Task to carry out: Write all of the lines below out again, exactly as they stand.

Dataset records:
=== Section Start ===

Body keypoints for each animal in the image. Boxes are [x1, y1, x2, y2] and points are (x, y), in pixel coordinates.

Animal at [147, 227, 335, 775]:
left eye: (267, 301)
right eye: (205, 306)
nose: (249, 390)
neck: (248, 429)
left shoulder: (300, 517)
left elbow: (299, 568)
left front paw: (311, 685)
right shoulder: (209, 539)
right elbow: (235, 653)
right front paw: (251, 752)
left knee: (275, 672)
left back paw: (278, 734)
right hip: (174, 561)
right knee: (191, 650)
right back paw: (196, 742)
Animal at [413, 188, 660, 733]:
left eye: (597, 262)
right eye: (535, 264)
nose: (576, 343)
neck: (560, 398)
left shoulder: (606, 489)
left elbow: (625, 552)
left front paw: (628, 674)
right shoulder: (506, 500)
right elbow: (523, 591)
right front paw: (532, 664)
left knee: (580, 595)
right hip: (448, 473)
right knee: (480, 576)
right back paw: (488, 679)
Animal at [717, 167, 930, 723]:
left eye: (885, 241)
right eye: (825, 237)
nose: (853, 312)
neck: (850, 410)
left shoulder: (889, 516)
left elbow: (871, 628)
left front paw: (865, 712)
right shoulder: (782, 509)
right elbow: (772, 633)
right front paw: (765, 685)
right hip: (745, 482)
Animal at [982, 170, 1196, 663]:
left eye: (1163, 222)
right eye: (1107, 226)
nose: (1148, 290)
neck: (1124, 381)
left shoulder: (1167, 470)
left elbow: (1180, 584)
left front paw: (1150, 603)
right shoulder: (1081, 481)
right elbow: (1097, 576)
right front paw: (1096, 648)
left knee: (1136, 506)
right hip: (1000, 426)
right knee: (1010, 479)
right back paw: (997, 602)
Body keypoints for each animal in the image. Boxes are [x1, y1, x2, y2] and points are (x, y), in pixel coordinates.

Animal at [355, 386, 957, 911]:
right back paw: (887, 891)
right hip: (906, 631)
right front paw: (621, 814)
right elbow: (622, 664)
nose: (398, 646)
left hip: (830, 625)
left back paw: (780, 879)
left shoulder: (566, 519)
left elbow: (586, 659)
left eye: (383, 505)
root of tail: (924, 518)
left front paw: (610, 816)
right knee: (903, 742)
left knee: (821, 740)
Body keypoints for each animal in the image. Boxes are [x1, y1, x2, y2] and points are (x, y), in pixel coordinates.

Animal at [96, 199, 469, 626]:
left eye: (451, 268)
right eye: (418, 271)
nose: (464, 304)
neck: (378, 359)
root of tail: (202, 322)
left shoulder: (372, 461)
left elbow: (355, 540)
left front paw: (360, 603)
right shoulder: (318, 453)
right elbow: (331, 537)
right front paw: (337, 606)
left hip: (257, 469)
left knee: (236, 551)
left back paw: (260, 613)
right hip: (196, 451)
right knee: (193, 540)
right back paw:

=== Section End ===

Answer area:
Body keypoints for each animal in the image. Boxes are [x1, y1, x2, y2] and points are (x, y), in pixel coordinates.

Animal at [147, 227, 335, 775]:
left eye: (267, 301)
right eye: (205, 306)
nose: (249, 390)
neck: (248, 429)
left shoulder: (300, 517)
left elbow: (299, 568)
left front paw: (311, 685)
right shoulder: (209, 539)
right elbow: (235, 653)
right front paw: (251, 752)
left knee: (275, 672)
left back paw: (278, 734)
right hip: (174, 561)
right knee: (191, 650)
right back paw: (196, 742)
Animal at [413, 188, 660, 733]:
left eye: (597, 262)
right eye: (535, 264)
nose: (576, 343)
neck: (560, 398)
left shoulder: (606, 489)
left elbow: (625, 552)
left front paw: (628, 674)
right shoulder: (506, 500)
right elbow: (523, 591)
right front paw: (532, 664)
left knee: (580, 595)
right hip: (448, 473)
right knee: (480, 576)
right back paw: (488, 679)
Animal at [717, 167, 930, 723]:
left eye: (885, 241)
right eye: (825, 237)
nose: (853, 312)
neck: (850, 410)
left shoulder: (889, 516)
left elbow: (871, 628)
left front paw: (865, 712)
right shoulder: (782, 509)
right elbow: (772, 633)
right front paw: (765, 685)
right hip: (745, 482)
Animal at [982, 170, 1196, 663]:
left eye: (1163, 222)
right eye: (1107, 226)
nose: (1148, 290)
neck: (1124, 381)
left shoulder: (1167, 470)
left elbow: (1180, 584)
left front paw: (1150, 603)
right shoulder: (1081, 481)
right elbow: (1097, 576)
right front paw: (1096, 648)
left knee: (1136, 506)
right hip: (1000, 426)
right knee: (1010, 479)
right back paw: (997, 602)
Body keypoints for each animal in the image. Boxes are [x1, y1, x2, y2] and points are (x, y), in pixel coordinates.

Animal at [355, 386, 957, 911]:
right back paw: (887, 891)
right hip: (906, 631)
right front paw: (621, 814)
right elbow: (622, 664)
nose: (398, 646)
left hip: (830, 625)
left back paw: (780, 879)
left shoulder: (566, 519)
left elbow: (586, 659)
left eye: (383, 505)
root of tail: (924, 518)
left front paw: (610, 816)
right knee: (903, 742)
left knee: (821, 740)
Body keypoints for each animal in the image. Boxes are [x1, y1, x2, y2] and points are (x, y), in pixel coordinates.

Animal at [96, 199, 469, 626]:
left eye: (451, 268)
right eye: (418, 271)
nose: (464, 304)
neck: (378, 359)
root of tail: (202, 322)
left shoulder: (372, 461)
left elbow: (355, 540)
left front paw: (360, 603)
right shoulder: (318, 453)
right elbow: (331, 537)
right front paw: (337, 606)
left hip: (257, 469)
left knee: (236, 551)
left back paw: (260, 613)
right hip: (196, 451)
right knee: (193, 540)
right back paw:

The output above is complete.